» **WHAT YOU WILL DO**: Starting at the first line of the listing below, retype each line up to and including the one that contains "### v2 - Base 2.1". Leave pictures out.

☆ ☆ ☆ ☆ ☆

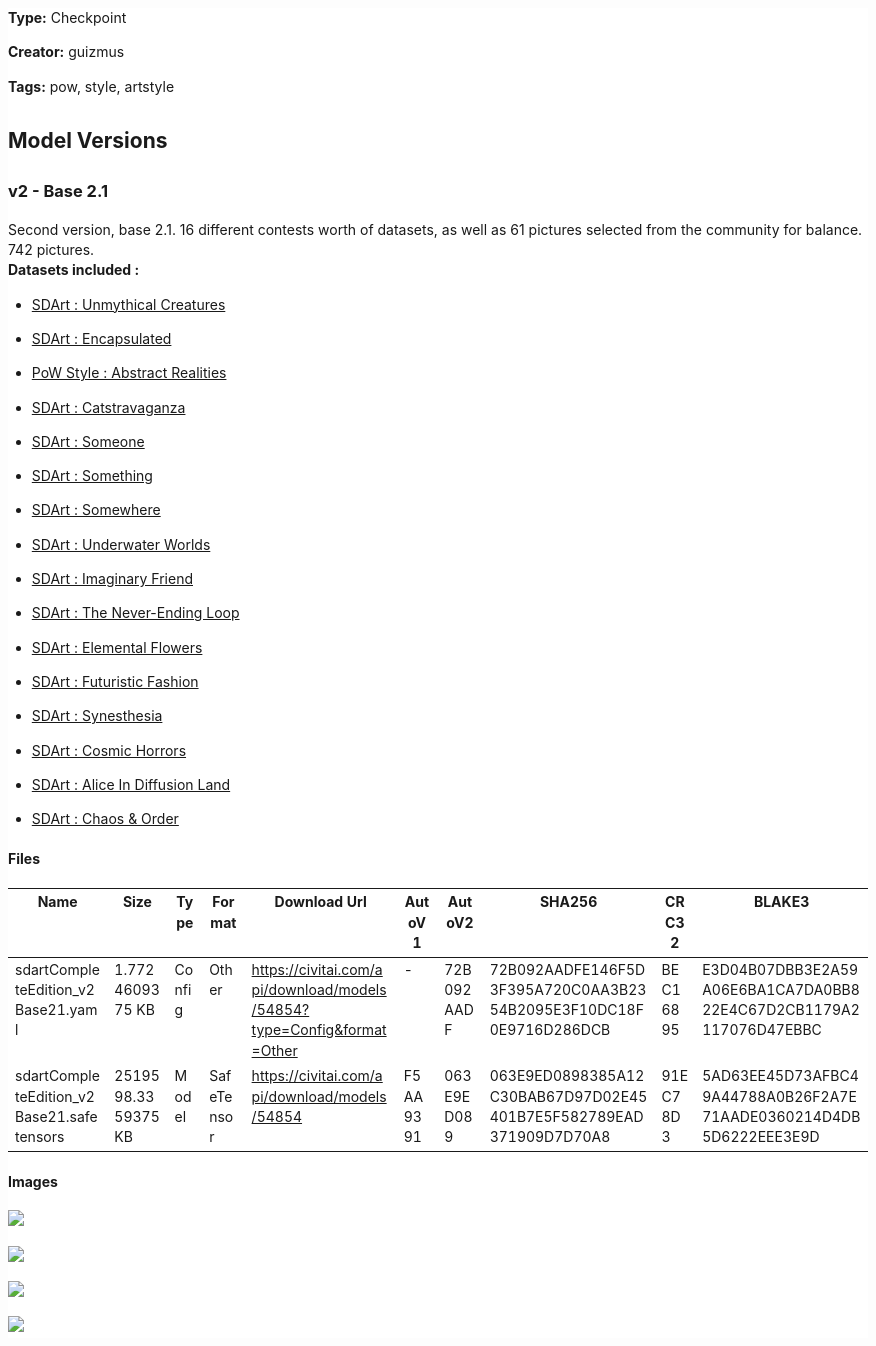 **Type:** Checkpoint

**Creator:** guizmus

**Tags:** pow, style, artstyle

## Model Versions

### v2 - Base 2.1

<p>Second version, base 2.1. 16 different contests worth of datasets, as well as 61 pictures selected from the community for balance. 742 pictures.<br /><strong>Datasets included :</strong></p><ul><li><p><a target="_blank" rel="ugc" href="https://civitai.com/models/49414/sdart-un-mythical-creatures">SDArt : Unmythical Creatures</a></p></li><li><p><a target="_blank" rel="ugc" href="https://civitai.com/models/47298/sdart-encapsulated">SDArt : Encapsulated</a></p></li><li><p><a target="_blank" rel="ugc" href="https://civitai.com/models/1152/pow-style-abstract-realities">PoW Style : Abstract Realities</a></p></li><li><p><a target="_blank" rel="ugc" href="https://civitai.com/models/24088/sdart-catstravaganza">SDArt : Catstravaganza</a></p></li><li><p><a target="_blank" rel="ugc" href="https://civitai.com/models/21115/sdart-someone">SDArt : Someone</a></p></li><li><p><a target="_blank" rel="ugc" href="https://civitai.com/models/19598/sdart-something">SDArt : Something</a></p></li><li><p><a target="_blank" rel="ugc" href="https://civitai.com/models/19595/sdart-somewhere">SDArt : Somewhere</a></p></li><li><p><a target="_blank" rel="ugc" href="https://civitai.com/models/19608/sdart-underwater-worlds">SDArt : Underwater Worlds</a></p></li><li><p><a target="_blank" rel="ugc" href="https://civitai.com/models/1154/sdart-imaginary-friend">SDArt : Imaginary Friend</a></p></li><li><p><a target="_blank" rel="ugc" href="https://civitai.com/models/1153/sdart-the-never-ending-loop">SDArt : The Never-Ending Loop</a></p></li><li><p><a target="_blank" rel="ugc" href="https://civitai.com/models/27566/sdart-elemental-flowers">SDArt : Elemental Flowers</a></p></li><li><p><a target="_blank" rel="ugc" href="https://civitai.com/models/33721/sdart-futuristic-fashion">SDArt : Futuristic Fashion</a></p></li><li><p><a target="_blank" rel="ugc" href="https://civitai.com/models/33734/sdart-synesthesia">SDArt : Synesthesia</a></p></li><li><p><a target="_blank" rel="ugc" href="https://civitai.com/models/37531/sdart-cosmic-horrors">SDArt : Cosmic Horrors</a></p></li><li><p><a target="_blank" rel="ugc" href="https://civitai.com/models/41336/sdart-alice-in-diffusion-land">SDArt : Alice In Diffusion Land</a></p></li><li><p><a target="_blank" rel="ugc" href="https://civitai.com/models/42782/sdart-chaos-and-order">SDArt : Chaos &amp; Order</a></p></li></ul>

#### Files

| Name | Size | Type | Format | Download Url | AutoV1 | AutoV2 | SHA256 | CRC32 | BLAKE3 |
| --- | --- | --- | --- | --- | --- | --- | --- | --- | --- |
| sdartCompleteEdition_v2Base21.yaml | 1.7724609375 KB | Config | Other | https://civitai.com/api/download/models/54854?type=Config&format=Other | - | 72B092AADF | 72B092AADFE146F5D3F395A720C0AA3B2354B2095E3F10DC18F0E9716D286DCB | BEC16895 | E3D04B07DBB3E2A59A06E6BA1CA7DA0BB822E4C67D2CB1179A2117076D47EBBC |
| sdartCompleteEdition_v2Base21.safetensors | 2519598.3359375 KB | Model | SafeTensor | https://civitai.com/api/download/models/54854 | F5AA9391 | 063E9ED089 | 063E9ED0898385A12C30BAB67D97D02E45401B7E5F582789EAD371909D7D70A8 | 91EC78D3 | 5AD63EE45D73AFBC49A44788A0B26F2A7E71AADE0360214D4DB5D6222EEE3E9D |

#### Images

<p><img src="https://image.civitai.com/xG1nkqKTMzGDvpLrqFT7WA/a0b0ace8-8eb1-42a8-a22a-6b61454e0c00/width=450/594676.jpeg" /></p>

<p><img src="https://image.civitai.com/xG1nkqKTMzGDvpLrqFT7WA/91419eab-5e9a-4746-20d8-5db78a2f8d00/width=450/594679.jpeg" /></p>

<p><img src="https://image.civitai.com/xG1nkqKTMzGDvpLrqFT7WA/d85477d8-905f-4bfb-93c2-50cf1e9fd400/width=450/594663.jpeg" /></p>

<p><img src="https://image.civitai.com/xG1nkqKTMzGDvpLrqFT7WA/3a3b2485-3b5c-4d00-f3be-e371ed227900/width=450/594673.jpeg" /></p>

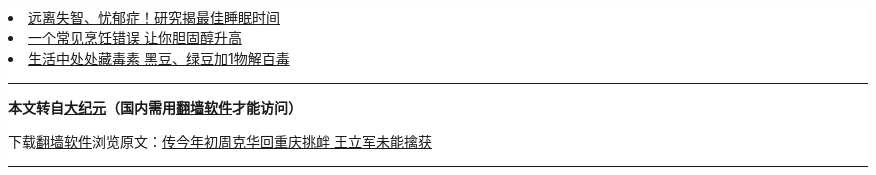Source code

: <li><a href="https://github.com/wqdccn312/djy/blob/master/gb/21/9/1/n13201822.md#1">远离失智、忧郁症！研究揭最佳睡眠时间</a></li>
<li><a href="https://github.com/wqdccn312/djy/blob/master/gb/21/9/4/n13210320.md#1">一个常见烹饪错误 让你胆固醇升高</a></li>
<li><a href="https://github.com/wqdccn312/djy/blob/master/gb/21/9/2/n13205789.md#1">生活中处处藏毒素 黑豆、绿豆加1物解百毒</a></li>
<hr>

<strong>本文转自<a href="https://www.epochtimes.com">大纪元</a>（国内需用<a href="https://github.com/wqdccn312/www/blob/master/README.md#8">翻墙软件</a>才能访问）</strong><p>下载<a href="https://github.com/wqdccn312/www/blob/master/README.md#8">翻墙软件</a>浏览原文：<a href="https://www.epochtimes.com/gb/12/12/26/n3761675.htm">传今年初周克华回重庆挑衅  王立军未能擒获</a></p><hr>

☆ ☆ ☆ ☆ ☆

» **OUTPUT OF THE EXERCISE**:
 **Type:** Checkpoint

**Creator:** guizmus

**Tags:** pow, style, artstyle

## Model Versions

### v2 - Base 2.1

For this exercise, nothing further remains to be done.